Bir kralın, akla gelebilecek her şeyden daha çok değer verdiği tek bir oğlu vardır. Kralın oğluna gösterdiği sevgi öylesine büyüktür ki, hayatlarını krala hizmet etmeye adamış olan hizmetkarlar, kumandanlar ve danışmanlar bile, çocuğun kraldan gördüğü bu derin ilgiden rahatsızlık duymaya başlarlar. Diğer yandan prens, büyüdükçe, babasından gördüğü ilgiye aynı derecede karşılık vermekten çok uzaktır. Çeşitli vesilelerle babasına karşı gelmekten çekinmemektedir. Sonunda prens bir gün, babasına karşı öyle kabul edilemez bir hareket yapar ki, kralın, oğlunu saraydan kovarak ormanda yaşamaya zorlamaktan başka çaresi kalmaz. Ormandaki zor hayata alışmaya çalışan prens, her ne kadar babasının kendisini terk ettiğini ve unuttuğunu düşünse de, gerçekte bunun tam tersi doğrudur. Kral, oğlunun ormanda sayısız tehlikeyle karşı karşıya kalacağının bilincinde olduğundan, prensi bunlara karşı koruyacak kesin tedbirler almaya girişir. Bu amaçla, gözleri sürekli prensin üzerinde olacak seçkin bir grubu görevlendirir. Gizli çalışacak olan bu grup, kralın emri üzerine kendilerini hiçbir şekilde açığa çıkarmayacaklardır. Bu şekilde, kralın istediği olacak ve prens neden bu durumda olduğu konusunda özeleştiri yapacak, belki de babasına karşı işlediği suçtan dolayı pişmanlık gösterecektir.

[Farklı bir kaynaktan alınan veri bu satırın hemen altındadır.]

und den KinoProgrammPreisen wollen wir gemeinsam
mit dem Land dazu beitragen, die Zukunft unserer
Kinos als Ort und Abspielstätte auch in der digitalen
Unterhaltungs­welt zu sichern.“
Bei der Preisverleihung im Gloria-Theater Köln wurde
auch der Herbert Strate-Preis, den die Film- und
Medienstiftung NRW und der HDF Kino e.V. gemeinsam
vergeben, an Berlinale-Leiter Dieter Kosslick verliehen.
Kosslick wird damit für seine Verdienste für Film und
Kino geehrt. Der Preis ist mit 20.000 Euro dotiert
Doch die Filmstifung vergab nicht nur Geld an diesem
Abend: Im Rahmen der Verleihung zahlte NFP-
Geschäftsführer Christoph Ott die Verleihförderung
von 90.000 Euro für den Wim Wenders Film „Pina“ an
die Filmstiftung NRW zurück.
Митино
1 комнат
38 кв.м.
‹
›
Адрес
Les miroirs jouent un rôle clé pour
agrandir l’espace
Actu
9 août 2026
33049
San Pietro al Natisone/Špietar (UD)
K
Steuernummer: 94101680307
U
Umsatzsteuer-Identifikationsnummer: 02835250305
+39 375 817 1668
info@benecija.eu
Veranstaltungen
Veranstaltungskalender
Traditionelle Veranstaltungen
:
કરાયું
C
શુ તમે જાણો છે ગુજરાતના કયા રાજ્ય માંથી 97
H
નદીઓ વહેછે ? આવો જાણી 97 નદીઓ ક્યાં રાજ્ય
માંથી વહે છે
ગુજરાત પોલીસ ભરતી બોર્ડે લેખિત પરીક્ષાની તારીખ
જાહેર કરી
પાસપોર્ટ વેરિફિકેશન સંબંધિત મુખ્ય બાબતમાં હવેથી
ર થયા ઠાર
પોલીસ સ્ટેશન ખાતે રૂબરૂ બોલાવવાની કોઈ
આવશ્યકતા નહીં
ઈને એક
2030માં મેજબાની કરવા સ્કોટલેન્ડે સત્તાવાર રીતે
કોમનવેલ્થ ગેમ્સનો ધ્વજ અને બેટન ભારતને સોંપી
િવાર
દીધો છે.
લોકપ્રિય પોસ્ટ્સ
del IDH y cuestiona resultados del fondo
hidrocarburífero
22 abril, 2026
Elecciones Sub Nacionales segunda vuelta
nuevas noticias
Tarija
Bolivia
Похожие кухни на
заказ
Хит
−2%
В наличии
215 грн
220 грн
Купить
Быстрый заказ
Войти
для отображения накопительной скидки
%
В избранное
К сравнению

Bir gün prens ormanda dolaşırken arkasından gelen garip bir gürültü duyar. Arkasını döndüğü anda, karşısında kendisine saldırmaya hazırlanmış oldukça büyük bir ayı görür. Hemen kaçmaya başlar. Koşarken, arkasında başka sesler duyar. Kafasını çevirdiğinde, babasının seçme adamlarının ayıyı öldürmeye çalıştıklarını görür. Korumalar ayıyı öldürmeyi başarırlar ve prens kurtulur. Prens korumaların ormanda ne yaptıklarını sorma fırsatı bulamadan ortadan kaybolduklarından, en çok ihtiyaç duyduğu zamanda askerlerin orada bulunmasını bir rastlantı olarak değerlendirir. Bu olay üzerinden çok geçmeden, prensi sevmeyen hizmetkarlar bir araya gelirler ve prensin hakkından gelmek için en uygun zamanın geldiği kararına varırlar. Bu kişilerden bir grup, prensi bulmak amacıyla ormana girer. Bu grup kısa bir süre sonra onu bulur ve saldırıya geçer. Prens her ne kadar karşı koymak isterse de, bariz bir şekilde azınlıktadır. Ancak saldırının başlamasından saniyeler sonra kralın diğer askerleri gelirler ve saldırganlara karşı savaşmaya başlarlar. İkinci grup mücadeleden galip ayrılır ve prens bir kez daha kurtulur. Prens bu noktada babasının askerlerinin tekrar karşısına çıkmış olmasının bir rastlantı olmadığını anlar. Ormanda gezinirken aynı kişiler tarafından iki kez kurtarılmak, artık şans eseri olmaktan çok uzaktır. Babasının, kızgın olmasına ve onu saraydan sürmesine rağmen kendisini uzaktan da olsa koruduğunu anlar. Prens bunun farkına vardığı zaman babasına yapmış olduğu hatalı hareketten büyük bir pişmanlık duyar ve kendisine karşı derin bir sevgi hisseder. Hatasından, olması gerektiği şekilde döner ve yanlış davranışlarını bırakır. Kral, prensteki bu değişikliği haber aldığı zaman onu tekrar saraya davet eder.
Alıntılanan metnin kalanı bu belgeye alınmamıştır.